The Indian government’s assertion that it is developing anti-satellite technology didn’t trigger much international furor but certainly raised eyebrows among those whose job is to pay attention to such things. In a televised press briefing Jan. 3 during the 97th Indian Science Congress in Thiruvananthapuram, India, V.K. Saraswat, director of India’s Defence Research and Development Organisation, said work is under way on a kill vehicle capable of destroying satellites as part of the nation’s missile defense program, and that lasers would be developed for spacecraft-targeting purposes. He emphasized, however, that while India plans to lay the technical groundwork over the next several years for fielding an anti-satellite weapon, it will not actually build and test such a device until the country needs it.
Arms control advocates were nonetheless troubled by the revelation, citing it as evidence that the danger of proliferation in space weaponry is real and growing. Conventional wisdom holds that Mr. Saraswat’s remarks were directed at China, India’s longtime rival, which like India has a robust space program and which successfully tested a destructive anti-satellite weapon three years ago. Coincidentally or not, China announced Jan. 11 it had successfully tested a ground-based missile defense system, the technology and hardware for which are readily adaptable to an anti-satellite role.
From a U.S. perspective, the timing is both odd and unfortunate. Indo-U.S. cooperation in space has been minimal over the years for a number of reasons, most prominently India’s 1998 nuclear tests. A post-Sept. 11, 2001, initiative to improve high-tech ties between the two nations has progressed at a snail’s pace. But more-recent events have generated some positive momentum: NASA provided scientific instruments, some featuring fairly sensitive technologies, for India’s Chandrayaan-1 lunar orbiter, which launched in late 2008, and the two sides in July signed a technical safeguards agreement permitting U.S. civil space hardware to routinely fly on Indian rockets. Washington and New Delhi also have been actively discussing India’s entry into the commercial launch market, where many, if not most, of the payloads are subject to U.S. technology export restrictions. And on Nov. 24, Indian Prime Minister Manmohan Singh and U.S. President Barack Obama agreed to expand cooperation in space, among other areas, during Mr. Singh’s state visit to Washington.
Acknowledging anti-satellite ambitions wouldn’t seem the best way to advance the cause of cooperation, from which India stands to benefit. But India’s nuclear program attests to New Delhi’s longstanding determination to develop the full range of military capabilities, including those that others, its neighbors in particular, view as threatening, regardless of the diplomatic consequences. Besides, as Indian officials may well have noted, international outrage at China’s anti-satellite test — debris from which will pose a hazard in a heavily used belt of Earth orbit for years to come — didn’t last very long: Just before meeting with Mr. Singh in Washington, Mr. Obama visited Chinese President Hu Jintao in Beijing, where the two announced that the heads of the U.S. and Chinese space agencies would exchange visits in the coming year.

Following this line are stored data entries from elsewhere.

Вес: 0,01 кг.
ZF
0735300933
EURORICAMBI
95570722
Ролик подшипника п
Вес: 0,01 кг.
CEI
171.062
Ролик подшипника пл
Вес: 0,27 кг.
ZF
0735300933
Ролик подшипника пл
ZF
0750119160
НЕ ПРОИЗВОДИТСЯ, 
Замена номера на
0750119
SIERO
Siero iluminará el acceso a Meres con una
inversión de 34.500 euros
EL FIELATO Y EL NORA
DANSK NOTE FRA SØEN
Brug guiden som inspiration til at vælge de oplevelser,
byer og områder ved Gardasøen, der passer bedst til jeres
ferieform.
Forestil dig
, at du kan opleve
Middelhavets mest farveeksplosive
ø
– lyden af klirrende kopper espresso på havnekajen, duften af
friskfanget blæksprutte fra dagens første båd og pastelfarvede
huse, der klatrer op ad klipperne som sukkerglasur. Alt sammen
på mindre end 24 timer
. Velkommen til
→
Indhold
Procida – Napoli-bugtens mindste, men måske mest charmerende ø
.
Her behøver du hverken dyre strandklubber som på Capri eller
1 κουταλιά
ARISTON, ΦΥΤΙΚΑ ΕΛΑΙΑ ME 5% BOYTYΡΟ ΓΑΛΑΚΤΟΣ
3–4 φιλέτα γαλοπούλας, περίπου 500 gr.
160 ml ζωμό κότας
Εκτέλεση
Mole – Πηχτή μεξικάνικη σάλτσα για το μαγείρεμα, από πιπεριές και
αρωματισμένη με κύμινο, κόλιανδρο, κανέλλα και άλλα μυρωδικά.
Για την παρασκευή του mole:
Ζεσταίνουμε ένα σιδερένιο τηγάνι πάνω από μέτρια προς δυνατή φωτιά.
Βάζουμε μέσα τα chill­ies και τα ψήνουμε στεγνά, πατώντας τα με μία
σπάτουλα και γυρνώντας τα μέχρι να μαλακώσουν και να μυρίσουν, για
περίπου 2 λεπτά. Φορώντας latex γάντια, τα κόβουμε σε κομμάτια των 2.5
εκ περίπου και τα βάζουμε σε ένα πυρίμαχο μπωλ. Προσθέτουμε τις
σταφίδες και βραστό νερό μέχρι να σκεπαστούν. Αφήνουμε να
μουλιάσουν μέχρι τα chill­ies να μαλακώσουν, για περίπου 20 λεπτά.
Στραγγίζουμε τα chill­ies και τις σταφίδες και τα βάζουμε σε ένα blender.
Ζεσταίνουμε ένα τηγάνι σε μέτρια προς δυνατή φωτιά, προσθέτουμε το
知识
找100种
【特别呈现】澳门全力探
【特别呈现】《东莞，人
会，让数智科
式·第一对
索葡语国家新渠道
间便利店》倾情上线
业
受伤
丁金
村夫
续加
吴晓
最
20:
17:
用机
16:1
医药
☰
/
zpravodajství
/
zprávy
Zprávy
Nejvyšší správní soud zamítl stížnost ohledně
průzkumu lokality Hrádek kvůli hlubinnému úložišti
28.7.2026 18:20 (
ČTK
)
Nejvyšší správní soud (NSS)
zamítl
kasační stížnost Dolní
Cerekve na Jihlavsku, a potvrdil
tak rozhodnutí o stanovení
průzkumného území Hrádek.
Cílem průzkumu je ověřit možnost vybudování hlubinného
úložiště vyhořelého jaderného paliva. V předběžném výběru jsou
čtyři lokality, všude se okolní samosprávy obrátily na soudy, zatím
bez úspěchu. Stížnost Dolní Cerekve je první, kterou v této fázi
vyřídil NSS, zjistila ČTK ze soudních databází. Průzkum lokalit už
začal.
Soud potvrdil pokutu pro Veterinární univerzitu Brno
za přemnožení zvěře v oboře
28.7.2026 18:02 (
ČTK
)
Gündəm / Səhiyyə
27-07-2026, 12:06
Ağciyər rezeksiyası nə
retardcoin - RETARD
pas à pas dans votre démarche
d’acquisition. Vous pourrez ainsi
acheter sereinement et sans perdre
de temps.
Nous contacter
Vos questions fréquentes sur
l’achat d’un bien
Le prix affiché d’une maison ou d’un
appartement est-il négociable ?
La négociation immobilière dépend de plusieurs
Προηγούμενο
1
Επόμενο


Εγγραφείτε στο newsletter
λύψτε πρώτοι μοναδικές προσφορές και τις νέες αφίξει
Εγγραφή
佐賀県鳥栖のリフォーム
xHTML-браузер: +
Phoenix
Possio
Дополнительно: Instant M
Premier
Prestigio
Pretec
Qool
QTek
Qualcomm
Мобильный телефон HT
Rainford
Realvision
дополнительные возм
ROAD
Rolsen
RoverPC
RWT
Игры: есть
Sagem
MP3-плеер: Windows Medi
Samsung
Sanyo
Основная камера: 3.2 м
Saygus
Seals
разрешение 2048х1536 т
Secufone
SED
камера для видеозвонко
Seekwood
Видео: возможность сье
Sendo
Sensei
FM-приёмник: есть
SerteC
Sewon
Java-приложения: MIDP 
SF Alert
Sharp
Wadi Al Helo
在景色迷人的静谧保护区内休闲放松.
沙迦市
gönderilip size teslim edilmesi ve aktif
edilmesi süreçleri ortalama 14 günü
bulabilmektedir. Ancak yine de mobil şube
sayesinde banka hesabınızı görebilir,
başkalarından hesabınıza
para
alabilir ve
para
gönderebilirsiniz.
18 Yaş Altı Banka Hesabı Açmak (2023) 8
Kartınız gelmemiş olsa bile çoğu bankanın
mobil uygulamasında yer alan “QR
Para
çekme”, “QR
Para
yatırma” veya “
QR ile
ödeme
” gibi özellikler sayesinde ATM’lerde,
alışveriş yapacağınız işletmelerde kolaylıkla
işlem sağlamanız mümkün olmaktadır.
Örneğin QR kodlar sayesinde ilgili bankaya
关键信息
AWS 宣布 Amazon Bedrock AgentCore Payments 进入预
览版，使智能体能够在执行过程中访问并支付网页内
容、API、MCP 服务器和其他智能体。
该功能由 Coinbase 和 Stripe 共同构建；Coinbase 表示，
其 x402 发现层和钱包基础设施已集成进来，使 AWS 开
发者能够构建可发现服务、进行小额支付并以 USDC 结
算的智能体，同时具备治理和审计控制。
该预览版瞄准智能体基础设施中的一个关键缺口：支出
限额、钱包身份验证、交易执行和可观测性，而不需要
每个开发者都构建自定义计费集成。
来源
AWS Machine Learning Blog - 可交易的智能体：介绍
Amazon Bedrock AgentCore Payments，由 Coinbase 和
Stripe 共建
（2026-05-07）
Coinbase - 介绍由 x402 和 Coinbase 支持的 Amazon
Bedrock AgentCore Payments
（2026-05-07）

While Mr. Saraswat’s remarks can legitimately be seen as an unnecessary and unhelpful provocation, in a sense he was merely pointing out the reality that missile defense and anti-satellite technology are often interchangeable, if not indistinguishable. The United States clearly demonstrated this in early 2008 when it downed one of its own satellites — a classified craft that had failed and was tumbling out of control — using its Aegis sea-based missile defense interceptor.
It is not realistic to expect India — which has two nuclear-armed and potentially hostile neighbors in China and Pakistan — to abandon missile defense. Given that, the international spacefaring community has little choice but to accept the fact India and a growing list of countries developing missile interceptors — Israel comes to mind — will have what one arms control advocate describes as a latent anti-satellite capability. This illustrates once again the fundamental problem in attempting to negotiate an international ban on space weapons, as China and Russia have occasionally called for and which the Obama administration endorsed last year.
What the international community — in particular the United States, Europe and perhaps Russia — can and should do is make crystal clear that there will be consequences should India decide to go through with a full-blown test of its anti-satellite capability a few years from now. Such an event not only would inflame tensions and encourage others to conduct similar tests, but also would create more dangerous clutter in Earth orbit. Meanwhile, spacefaring nations need to get serious about negotiating a set of operating guidelines designed to minimize the chances of misunderstandings and other incidents that could trigger more proliferation and testing of anti-satellite weapons. The discussions should be extended to cover missile defense testing given its potential to contribute to the problem.